(MATERIAL SUPPLIED)
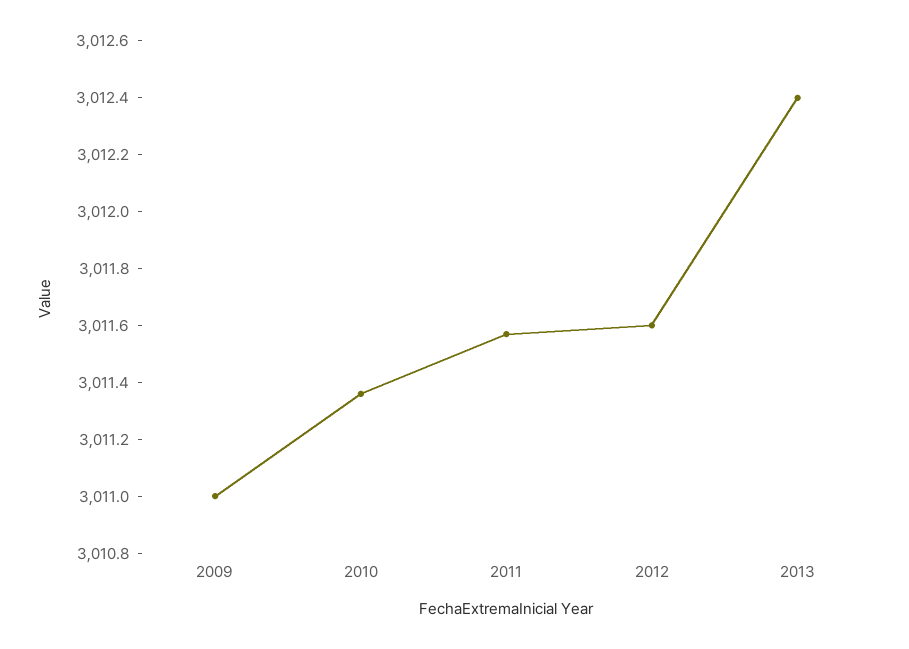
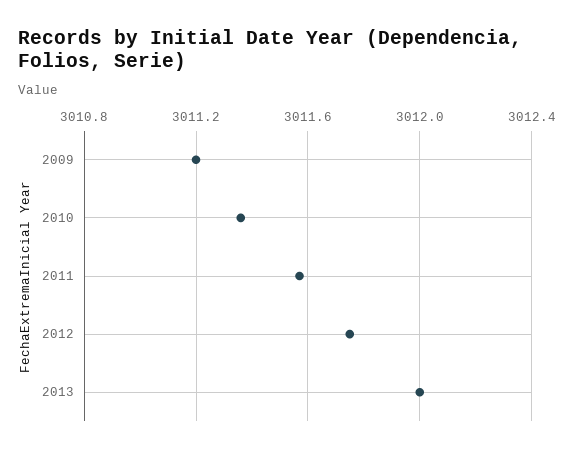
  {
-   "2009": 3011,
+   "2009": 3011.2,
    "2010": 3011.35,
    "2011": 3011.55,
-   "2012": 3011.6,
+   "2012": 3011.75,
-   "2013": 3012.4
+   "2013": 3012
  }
(End MATERIAL SUPPLIED)
(MATERIAL SUPPLIED)
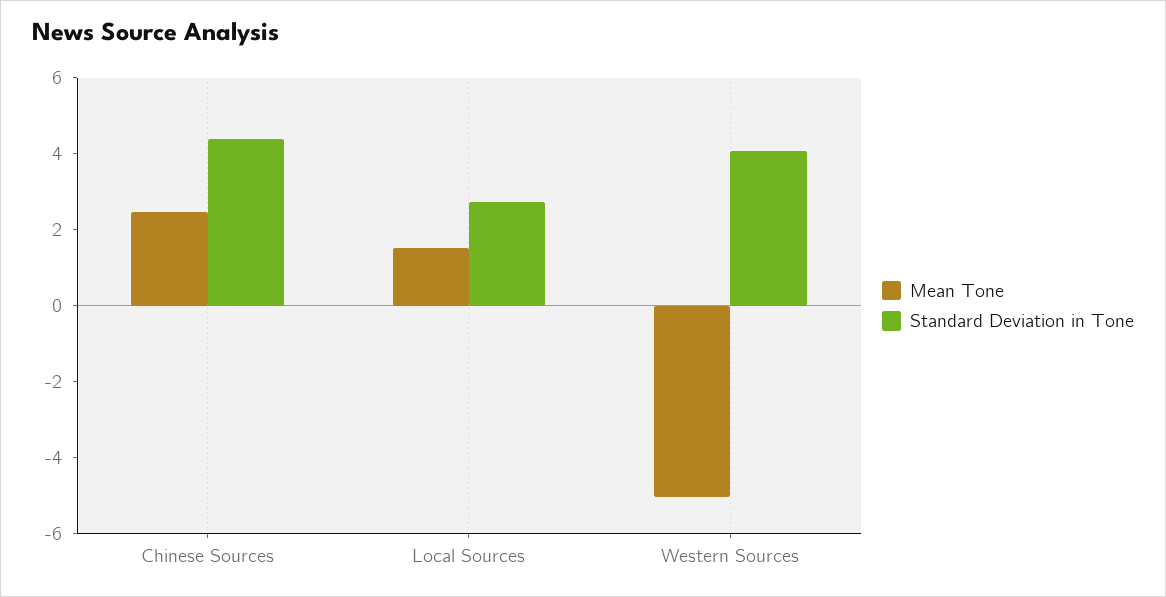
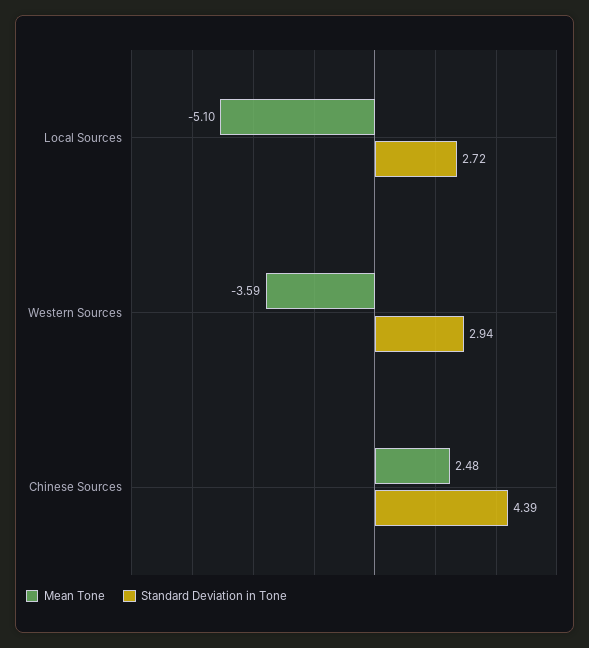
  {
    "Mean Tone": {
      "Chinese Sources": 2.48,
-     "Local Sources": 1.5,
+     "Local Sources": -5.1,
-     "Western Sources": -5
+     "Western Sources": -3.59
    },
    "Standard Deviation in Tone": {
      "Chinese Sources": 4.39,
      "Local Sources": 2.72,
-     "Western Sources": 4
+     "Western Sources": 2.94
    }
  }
(End MATERIAL SUPPLIED)
WORK REQUIRED
Where a line of the data includes the string "Local", list that line.

OUTPUT FOR THIS EXERCISE
-     "Local Sources": 1.5,
+     "Local Sources": -5.1,
      "Local Sources": 2.72,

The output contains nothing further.